Some states are adopting a new approach to help workers keep their jobs and health benefits

According to a new PPI Insight on the Issues by Sara E. Rix of the AARP Public Policy Institute, workers of all ages have suffered greatly since the start of the recession in 2007—unemployment rates have soared as has duration of unemployment.  Older workers have been particularly hard hit; half of the unemployed aged 55 or older have been out of work for more than six months.  Some workers have benefited from a program known as work sharing or short-time compensation (STC), which is a work arrangement that spreads reductions in work hours among employees in an effort to eliminate or alleviate the need for layoffs during economic downturns.  Workers who might have been terminated remain on the job, and when the economy improves, employers can quickly increase work hours. 

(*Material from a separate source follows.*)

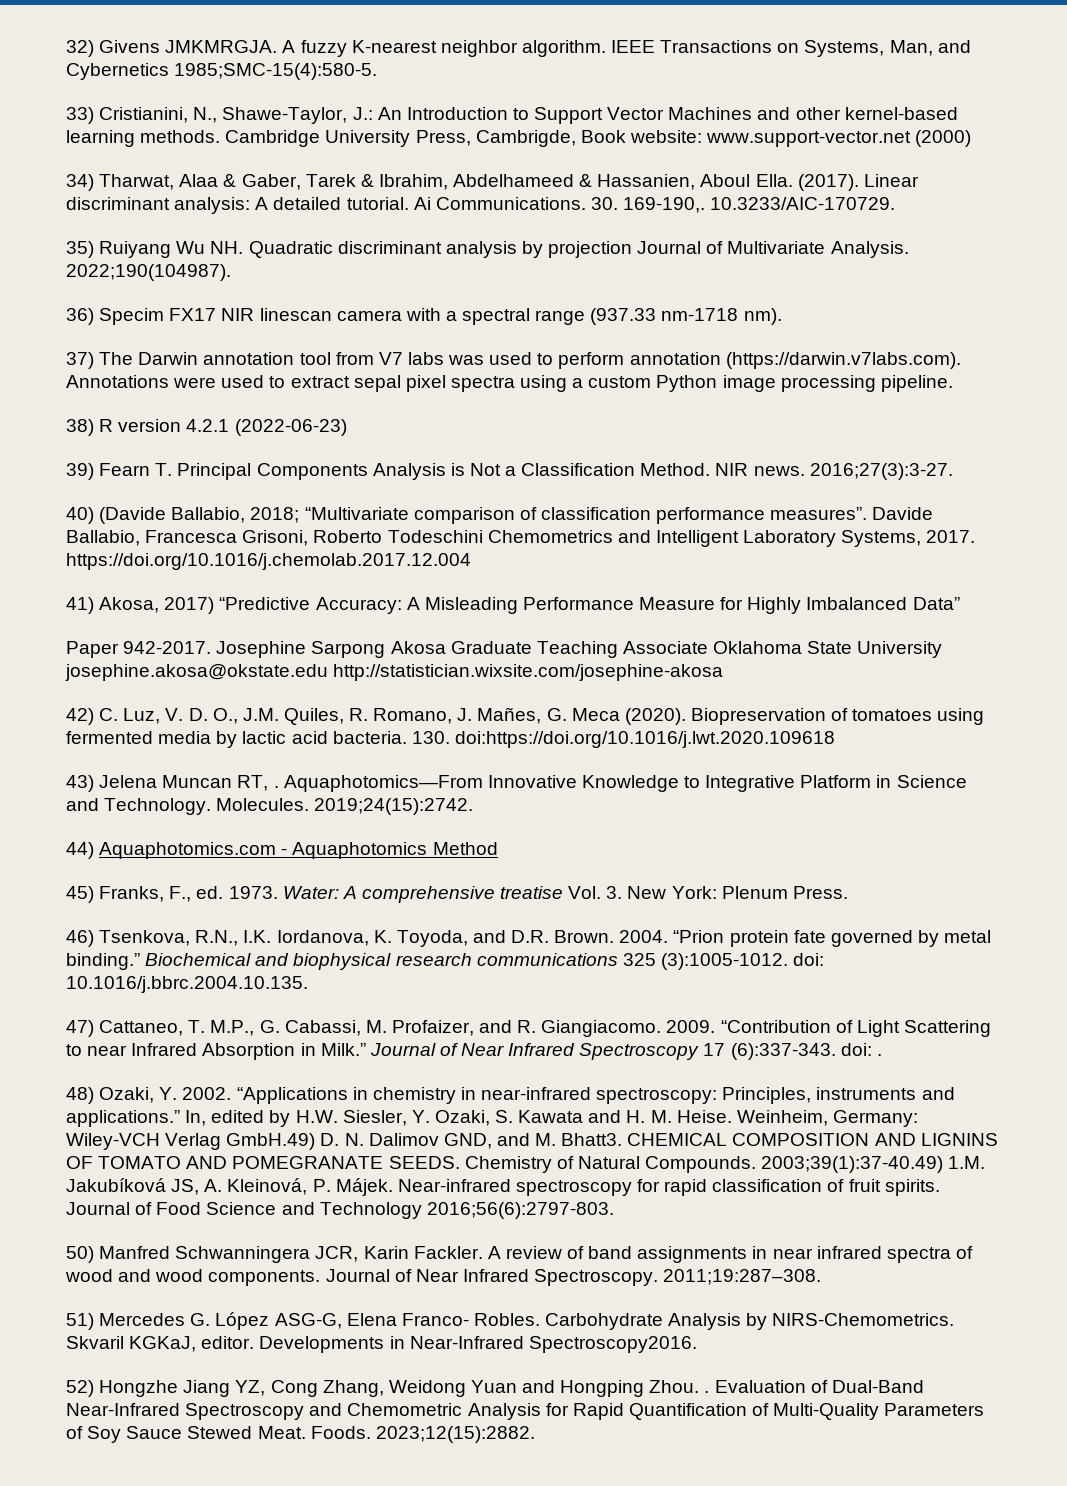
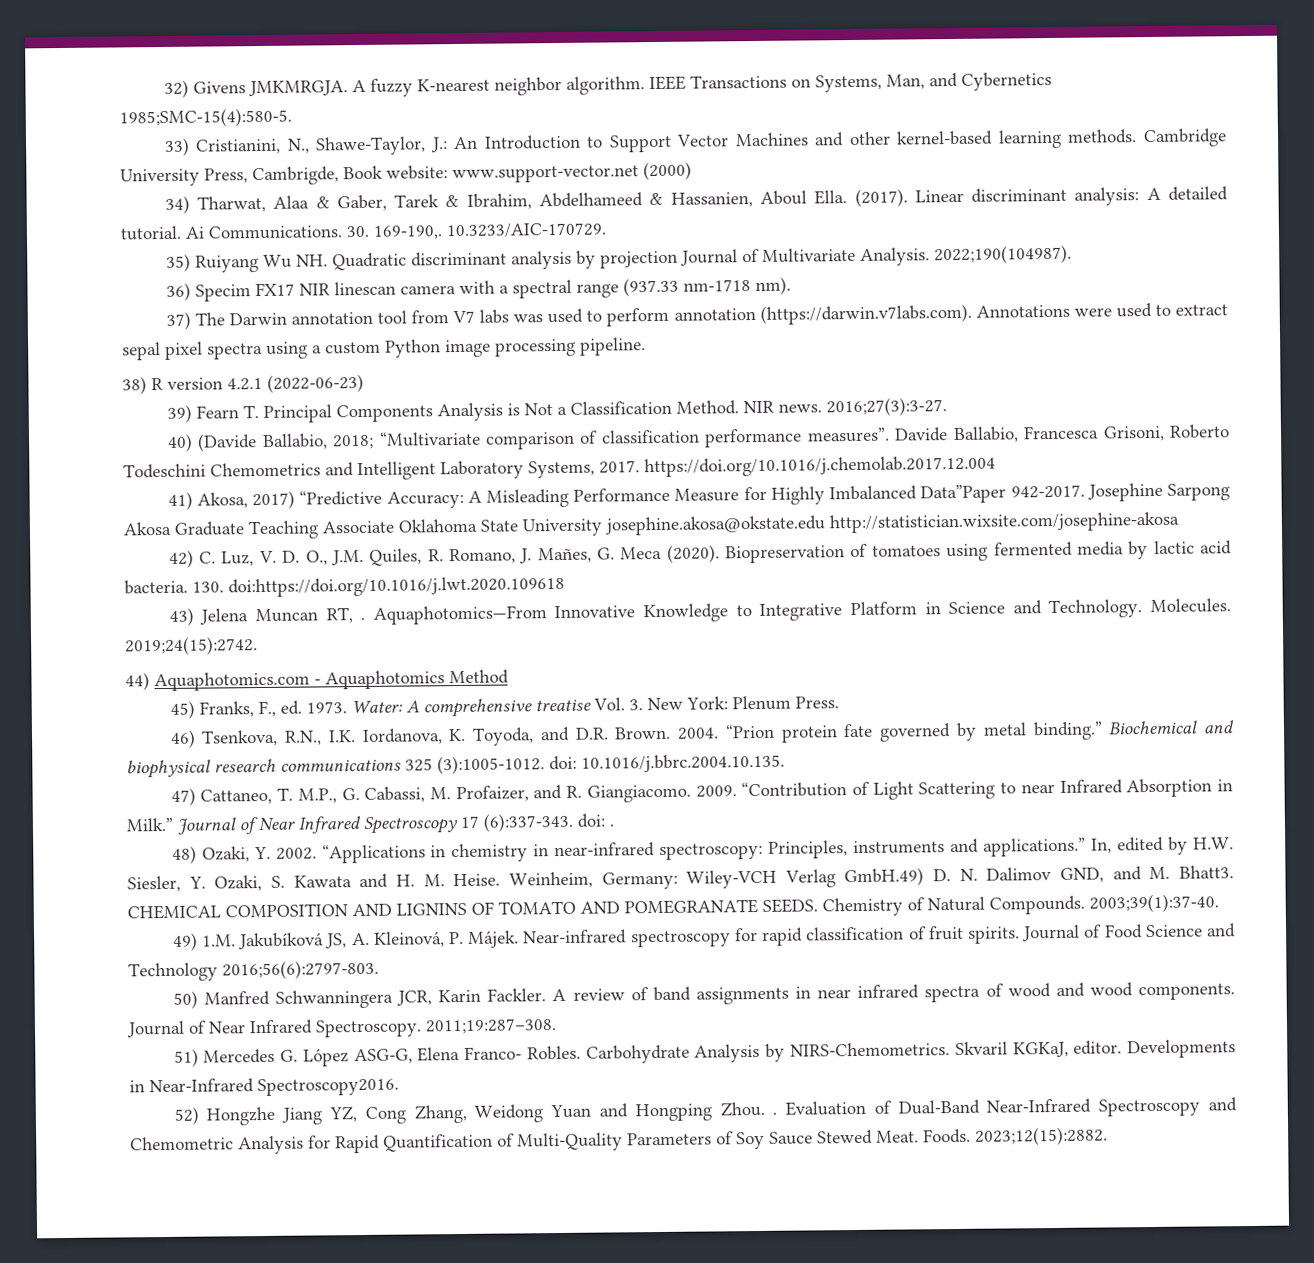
[912,597,960,610] [66,641,119,658] Data” // Paper -> [920,484,1007,504] Data”Paper
[761,1156,944,1173] 2003;39(1):37-40.49) -> [1089,893,1219,913] [172,932,198,951] 2003;39(1):37-40. // 49)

Interest in work sharing has grown since the start of the recession.  In the past few months, the governors of three states have signed legislation allowing work sharing and the payment of prorated unemployment benefits to work sharers.  The big advantage of work sharing to employers involves the preservation of human capital; work sharing helps employers retain skilled workers who might otherwise not be available for recall when the economy recovers.  Work sharing benefits communities because workers maintain a greater ability to buy, which stimulates the economy.  The continuation of employer health coverage, which is common with STC, reduces dependence on the state for support.

This Insight on the Issues explains how this little known program works; how employers and employees can benefit from it; where it fits in the toolbox of responses to high unemployment; and what is needed to make work sharing more available.